For users of Amazon’s Alexa smart speaker devices, the promise of easy, hands-free Skype calls could be another value-adding feature to tempt them to buy an Amazon smart speaker instead of others such as Sonos, or Google Home.

Businesses Looking Forward to 5G

UK businesses are looking for a boost in the speed and scope of communications in the form of 5G, but how soon will having a 5G phone that delivers all the 5G benefits become a reality, and what will it take to make it happen?

What Is 5G?

5G is the fifth generation of cellular mobile communications. i.e. you use it to call, text and (when not connected Wi-Fi network) get online. It is thought that 5G should be much faster than previous generations, and may open up new opportunities for mobile data, stimulate innovation, and make UK companies even more competitive.

5G Phones

Tech and communications commentators are quick to point out, for phone manufactures, manufacturing 5G phones will be a slightly different and more complex proposition. For example:

  • 5G phones are more complex e.g. more complex antenna. These mean extra production costs which are likely to be passed on (with first-wave prices) to customers. It is thought that 5G compatible phones will be priced between £450-£540, with higher prices for leading brand models e.g. Samsung, Apple and Huawei.
  • Miniaturisation of a more complex 5G phone presents challenges. The first generation of 5G phones may, therefore, be a little larger than a normal smart-phone.
  • Launching new handsets before the new network has been rolled out could simply annoy buyers and damage brand reputation.
  • The first 5G smart-phones will need two modems, one standalone 5G modem, and one that still works on 4G and older networks (for when 4G isn’t available).

What About The Network?

The 5G network is, of course, the crucial element in giving customers the 5G experience that we’ve been promised. Some of the key points to remember about the 5G network are that:

  • The frequency spectrum needed for 5G is finite, and even with additional spectrum that has been auctioned to the UK’s mobile networks, more will be needed. This may mean some crowded traffic in the first wave, with things not improving until more auctions have taken place.
  • Other technologies will need to be developed and trialled. Lessons learned about 5G in other countries (e.g. China) will take time to be noted and incorporated in the UK network to help it deliver maximum benefits.
  • There will be 2 different, location-based frequencies. Sub-6GHz (gigahertz) are likely to be the first offered to users, and there will also be an expensive high-frequency “millimetre wave” (mmWave) for use in densely populated areas.
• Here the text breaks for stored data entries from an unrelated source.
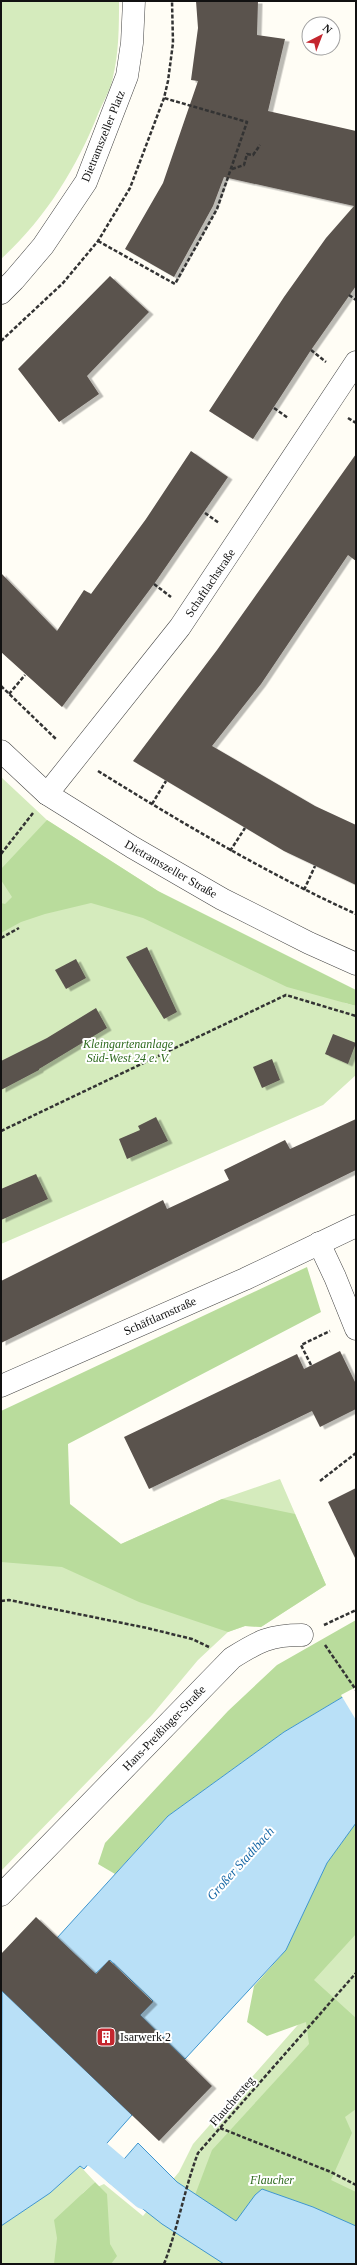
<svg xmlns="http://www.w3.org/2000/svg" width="357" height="2265" font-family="'Times New Roman',serif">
<defs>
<filter id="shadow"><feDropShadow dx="4.5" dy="2.5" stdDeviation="0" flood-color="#0004"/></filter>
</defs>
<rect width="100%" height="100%" fill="#fffdf5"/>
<g fill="#d5ebbd">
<path d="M 1,1 L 119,1 C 119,26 119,52 113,77 C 111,89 103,102 98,114 C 76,169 45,219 1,259 Z"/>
<path d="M 1,777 L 47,820 L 158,891 L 345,1003 L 356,1006 L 356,1075 L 323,1105 L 1,1244 Z"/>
<path d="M 280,1479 L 326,1585 L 261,1627 L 245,1626 L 228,1632 L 198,1660 L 152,1715 L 1,1871 L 1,1547 L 121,1544 L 222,1499 Z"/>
<path d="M 356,1689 L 356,2264 L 1,2264 L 1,2226 L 50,2193 L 80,2166 L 95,2182 L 82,2194 L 104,2184 L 143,2216 L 179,2172 L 193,2144 L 304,2018 L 281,1955 Z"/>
</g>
<g fill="#b9dc9c">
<path d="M 47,820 L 158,891 L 356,990 L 356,1006 L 287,987 L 143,918 L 91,903 L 45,914 L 21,922 L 1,933 L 1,903 L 5,904 L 12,897 L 1,880 L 1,869 Z"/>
<path d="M 307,1267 L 321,1312 L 68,1444 L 70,1504 L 121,1544 L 222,1499 L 295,1514 L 326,1585 L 261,1627 L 245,1626 L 228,1632 L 139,1602 L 62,1567 L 1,1562 L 1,1411 Z"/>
<path d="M 356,1620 L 356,1689 L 284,1732 L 168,1816 L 115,1874 L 98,1864 L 105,1843 L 228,1711 L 277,1665 Z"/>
<path d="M 356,1823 L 356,1934 L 314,1980 L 356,2018 L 356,2109 L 345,2117 L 352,2133 L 331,2180 L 356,2192 L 356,2226 L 313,2207 L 262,2189 L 255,2195 L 237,2222 L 195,2195 L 212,2150 L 309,2044 L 306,2022 L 267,2036 L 247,2022 L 254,1986 L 286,1950 L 327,1863 Z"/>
<path d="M 95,2182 L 107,2194 L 110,2244 L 117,2256 L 111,2264 L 54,2264 L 57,2238 L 54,2220 Z"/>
</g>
<g fill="#b9e0f7" stroke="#3f96cf">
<path d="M 356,1689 L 356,1823 L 327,1863 L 286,1950 L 185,2059 L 140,2015 L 153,2001 L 110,1960 L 95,1974 L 57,1938 L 168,1816 L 284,1732 Z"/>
<path d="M 2,1991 L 132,2115 L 84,2169 L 80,2166 L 50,2193 L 1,2226 Z"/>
<path d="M 138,2143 L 177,2182 L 236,2221 L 255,2195 L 262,2189 L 313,2207 L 356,2226 L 356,2264 L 224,2264 L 162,2224 L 106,2180 Z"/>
</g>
<path fill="#fffdf5" d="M 356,1687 L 356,1720 L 341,1695 Z"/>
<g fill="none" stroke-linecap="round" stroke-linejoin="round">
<path stroke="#b9e0f7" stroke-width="29" d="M 61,2138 L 97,2154 L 145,2195"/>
</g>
<g fill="#5a524d" filter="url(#shadow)">
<path d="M 196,1 L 258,1 L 257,35 L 285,39 L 268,111 L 356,131 L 356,286 L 311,350 L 253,439 L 209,411 L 284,297 L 326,238 L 354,206 L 224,177 L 213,206 L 174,277 L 125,249 L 163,183 L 198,81 L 191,80 L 198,28 Z"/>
<path d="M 110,276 L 149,312 L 87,376 L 99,394 L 59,422 L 18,369 Z"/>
<path d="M 191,451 L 228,477 L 154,584 L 62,707 L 1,652 L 1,573 L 57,631 L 84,590 L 91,594 L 146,519 Z"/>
<path d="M 356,454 L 356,561 L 348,555 L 261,684 L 212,746 L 315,806 L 356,825 L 356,885 L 284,851 L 133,761 L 217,650 Z"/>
<path d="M 147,947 L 177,1012 L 164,1019 L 126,957 Z"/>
<path d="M 76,959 L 86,978 L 66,989 L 55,970 Z"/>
<path d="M 96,1008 L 107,1028 L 39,1069 L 39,1070 L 1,1090 L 1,1061 L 47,1038 Z"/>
<path d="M 333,1034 L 356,1043 L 348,1064 L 325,1054 Z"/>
<path d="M 272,1059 L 280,1080 L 262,1088 L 253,1067 Z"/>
<path d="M 156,1117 L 168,1141 L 127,1159 L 119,1139 L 140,1130 L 138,1126 Z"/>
<path d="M 356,1119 L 356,1170 L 1,1343 L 1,1281 L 163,1200 L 167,1209 L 229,1180 L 224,1170 L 285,1140 L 290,1149 Z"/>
<path d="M 36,1174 L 48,1199 L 1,1220 L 1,1189 Z"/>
<path d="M 340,1351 L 356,1384 L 356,1409 L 320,1427 L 312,1411 L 149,1489 L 124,1437 L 297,1354 L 304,1369 Z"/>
<path d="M 356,1488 L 356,1560 L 328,1502 Z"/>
<path d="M 36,1917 L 96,1974 L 109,1960 L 132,1982 L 153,2002 L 140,2015 L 212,2086 L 159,2141 L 1,1990 L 1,1954 Z"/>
</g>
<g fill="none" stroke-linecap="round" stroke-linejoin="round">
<g stroke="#444" stroke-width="23">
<g id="minor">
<path d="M 1,293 L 14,280 L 43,246 L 86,182 L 127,76 L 132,43 L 134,1"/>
<path d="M 1,751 L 47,794 L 132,847 L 222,899 L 309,943 L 356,964"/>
<path d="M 47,794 L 180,627 L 356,362"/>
<path d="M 319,1243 L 335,1277 L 356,1329"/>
<path d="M 1,1895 L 232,1658 C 259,1641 270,1635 302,1635"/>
</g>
</g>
<g stroke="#444" stroke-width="23">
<path id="tertiary" d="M 1,1386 L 245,1279 L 356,1226"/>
</g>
<g stroke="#333" stroke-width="2.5" stroke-dasharray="4 2" stroke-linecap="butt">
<path d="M 232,169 L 244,165 L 247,154 L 253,155 L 260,145"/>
<path d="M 98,241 L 175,284 L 217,209 L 247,122 L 164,98"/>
<path d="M 349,295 L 356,300"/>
<path d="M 1,341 L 63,283 L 98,241 L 130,188 L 164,98 L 168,81 L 173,43 L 172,1"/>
<path d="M 311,350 L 326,362"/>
<path d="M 274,408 L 288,418"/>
<path d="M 348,418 L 356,423"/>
<path d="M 205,513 L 219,523"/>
<path d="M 154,584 L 171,597"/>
<path d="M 1,686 L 57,740"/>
<path d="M 9,694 L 25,675"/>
<path d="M 98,771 C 182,823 266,873 356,914"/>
<path d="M 152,804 L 166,781"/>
<path d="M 230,851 L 245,828"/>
<path d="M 1,854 L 33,813"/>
<path d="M 304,890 L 315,866"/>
<path d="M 1,938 L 19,928"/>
<path d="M 1,1131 L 286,995 L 356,1016"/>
<path d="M 311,1365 L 301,1345 L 330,1331"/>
<path d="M 320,1481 L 356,1453"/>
<path d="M 1,1601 L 9,1600 L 147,1628 L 192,1639 L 209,1647"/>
<path d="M 324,1625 L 356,1610"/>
<path d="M 325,1645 L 356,1690"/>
<path d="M 220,2128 L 331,2172 L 356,2185"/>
<path d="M 164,2264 C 178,2228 184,2190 198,2153 L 356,1973"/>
</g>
<use href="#minor" stroke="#fff" stroke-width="22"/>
<use href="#tertiary" stroke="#fff" stroke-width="22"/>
</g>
<defs>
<g id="building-square" transform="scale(1)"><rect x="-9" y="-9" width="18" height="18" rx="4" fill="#c4262e" stroke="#fff"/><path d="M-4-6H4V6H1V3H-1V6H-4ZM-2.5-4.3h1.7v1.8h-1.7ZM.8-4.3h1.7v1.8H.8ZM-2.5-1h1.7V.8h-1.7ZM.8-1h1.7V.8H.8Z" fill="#fff"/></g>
</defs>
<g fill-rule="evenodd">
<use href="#building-square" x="106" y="2037"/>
</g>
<g text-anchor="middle" stroke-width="4" stroke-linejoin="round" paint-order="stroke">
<g font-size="12" fill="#111" stroke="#fff">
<text transform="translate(103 136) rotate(-68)" y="4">Dietramszeller Platz</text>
<text transform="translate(210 583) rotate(-56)" y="4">Schaftlachstraße</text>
<text transform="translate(171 869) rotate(30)" y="4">Dietramszeller Straße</text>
<text transform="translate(160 1316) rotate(-24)" y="4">Schäftlarnstraße</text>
<text transform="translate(164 1728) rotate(-46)" y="4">Hans-Preißinger-Straße</text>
<text transform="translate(232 2101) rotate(-49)" y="4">Flauchersteg</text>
</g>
<g font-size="12" font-style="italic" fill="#2f6b1f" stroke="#fff">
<text x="128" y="1048">Kleingartenanlage<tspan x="128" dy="14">Süd-West 24 e. V.</tspan></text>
<text x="272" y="2184">Flaucher</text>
</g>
<g font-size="12" fill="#111" stroke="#fff" text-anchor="start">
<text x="120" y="2041">Isarwerk 2</text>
</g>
<g font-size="13" font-style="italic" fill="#1768a6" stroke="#fff">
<text transform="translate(240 1863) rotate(-48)" y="5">Großer Stadtbach</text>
</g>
</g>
<rect width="357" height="2265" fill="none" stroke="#111111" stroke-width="4"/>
<g transform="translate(321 36) rotate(42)"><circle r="19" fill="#ffffff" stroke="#a0a0a0"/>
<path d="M0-3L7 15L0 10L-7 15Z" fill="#c4262e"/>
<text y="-6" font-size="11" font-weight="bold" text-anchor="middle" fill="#111111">N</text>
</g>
</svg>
In short, this could mean limitations on where an owner can use their shiny new 5G phone.

When?

Taking all this into account, phone manufacturers have been publicly offering estimates of when their 5G phone models will be available. For example, Motorola’s 5G add-on for its Moto Z3 smart-phone are due in early 2019, Samsung may launch their first 5G smart-phone in August 2019, and Huawei’s 5G model could be with us by mid-2019.

What Does This Mean For Your Business?

The same increased speed and lower latency of 5G that allows downloading films and games in seconds and watching them without any buffering, is also likely to provide many new and innovative opportunities, and could help provide a boost to new industries. For example, it will help to boost virtual and augmented reality, provide greater connectivity to IoT and smart devices, and help with all kinds of services e.g. smart bins and smart lighting, and remote healthcare services. The growing autonomous vehicle market could also benefit as 5G provides the constant, guaranteed connection that they need. Those companies operating delivery drone / robot services e.g. Amazon may also get a boost from reliable and powerful 5G connections.

Many different types of businesses could benefit from improved connectivity with remote workers or with salespeople in remote areas. Also, the news from an O2 forecast is that 5G could deliver time savings that could bring £6 billion a year in productivity savings in the UK, and that 5G-enabled tools and smart items could save UK householders £450 a year in food, council and fuel bills.